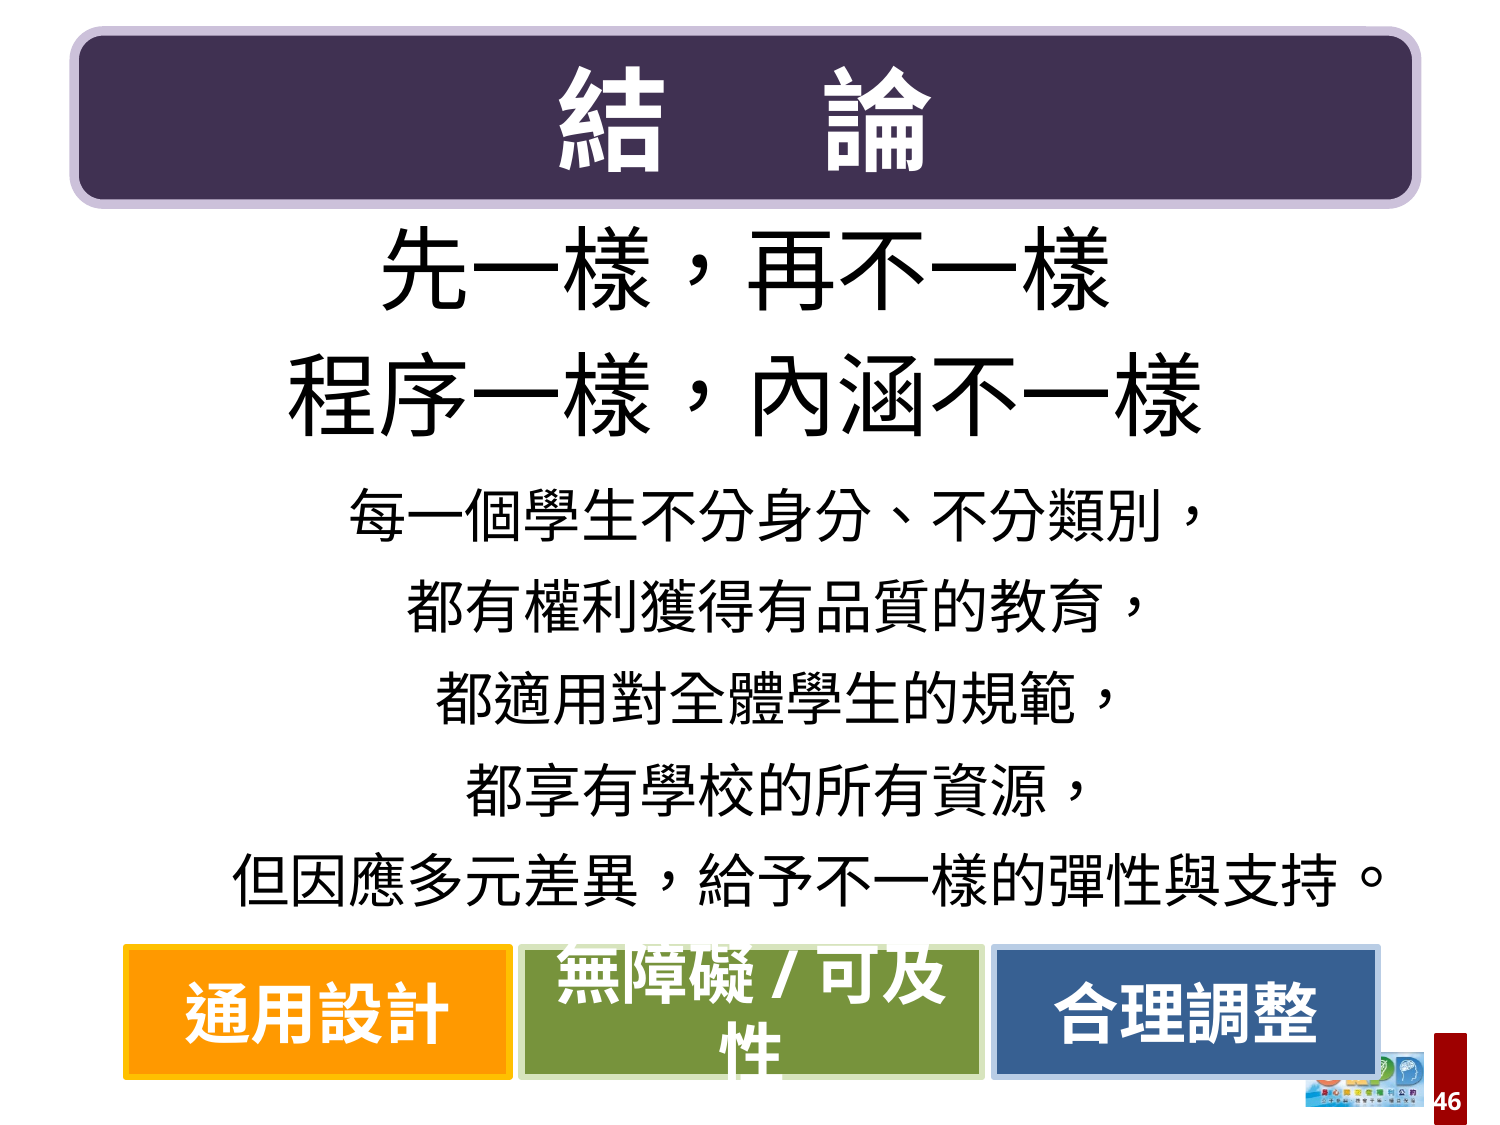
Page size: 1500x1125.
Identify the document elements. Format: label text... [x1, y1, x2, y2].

text_box 結 論 [72, 28, 1419, 207]
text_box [125, 946, 1379, 1078]
slide_number 46 [1413, 1076, 1482, 1125]
picture [1305, 1052, 1424, 1107]
text_box 程序一樣，內涵不一樣 [217, 330, 1274, 449]
text_box 先一樣，再不一樣 [314, 204, 1177, 329]
text_box 每一個學生不分身分、不分類別， 都有權利獲得有品質的教育， 都適用對全體學生的規範， 都享有學校的所有資源， 但因應多元差異，給予不一樣的彈性與支持。 [194, 449, 1376, 923]
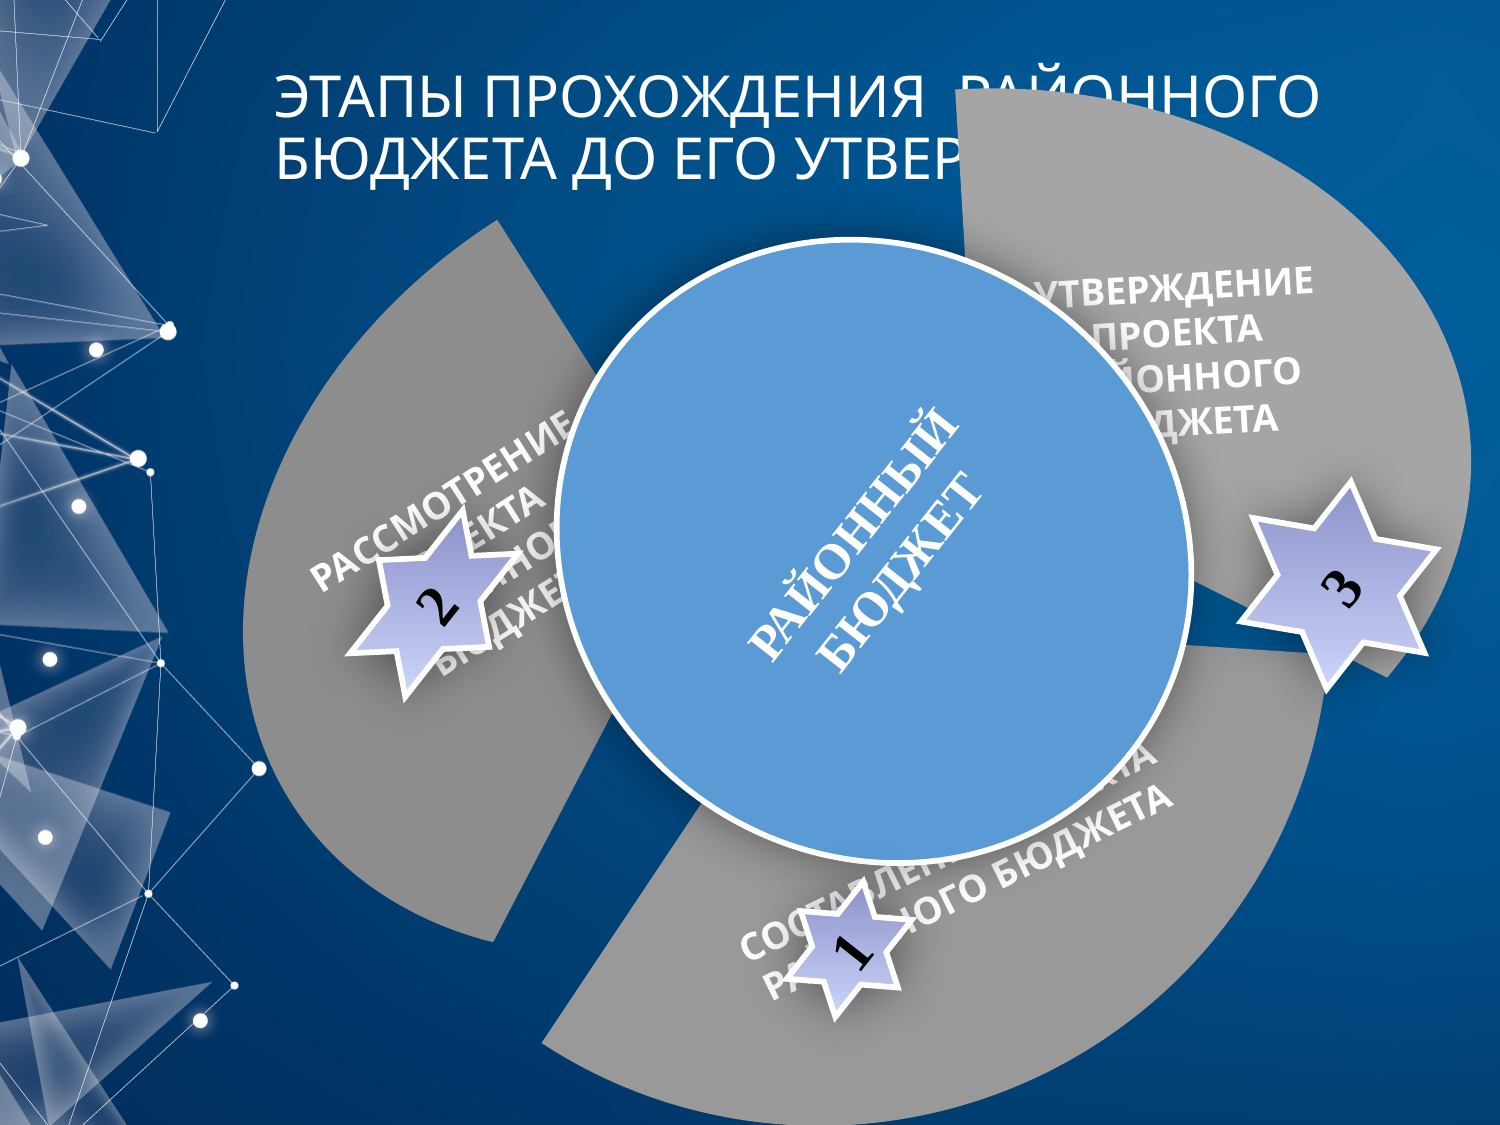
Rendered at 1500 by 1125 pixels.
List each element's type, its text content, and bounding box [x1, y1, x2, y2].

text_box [314, 118, 1331, 1125]
title ЭТАПЫ ПРОХОЖДЕНИЯ РАЙОННОГО БЮДЖЕТА ДО ЕГО УТВЕРЖДЕНИЯ [259, 40, 1456, 160]
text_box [214, 160, 314, 922]
picture [0, 0, 1500, 1125]
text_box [484, 88, 1472, 857]
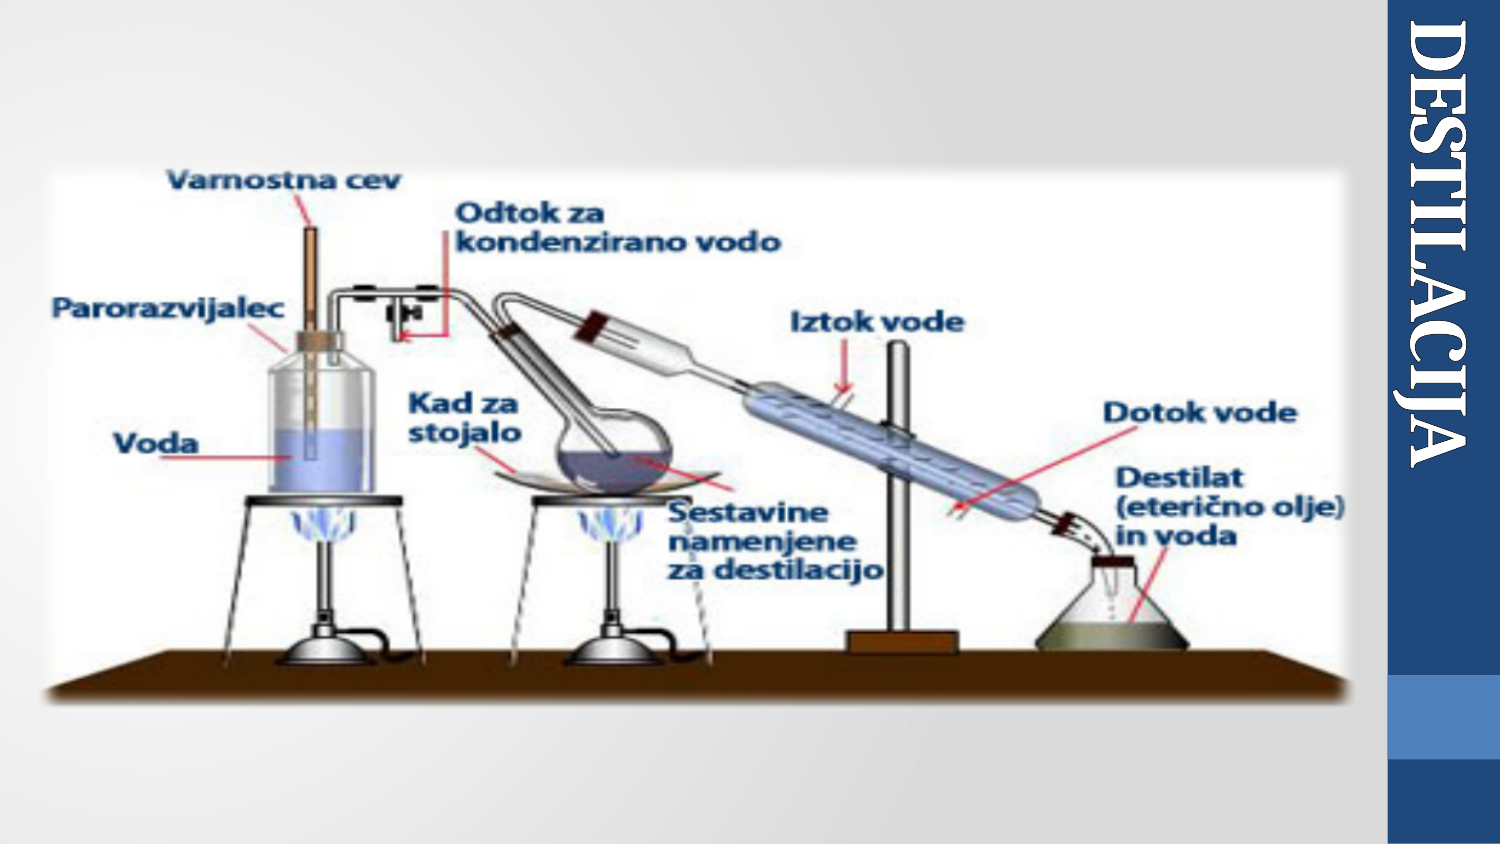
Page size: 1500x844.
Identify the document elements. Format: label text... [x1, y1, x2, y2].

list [36, 158, 1355, 713]
title DESTILACIJA [1412, 2, 1476, 631]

▬▬▬▬▬▬▬▬▬▬

What is being asked:
From the listing above, return every line that contains the word "Page".

Task response:
Page size: 1500x1125.
Page size: 1500x844.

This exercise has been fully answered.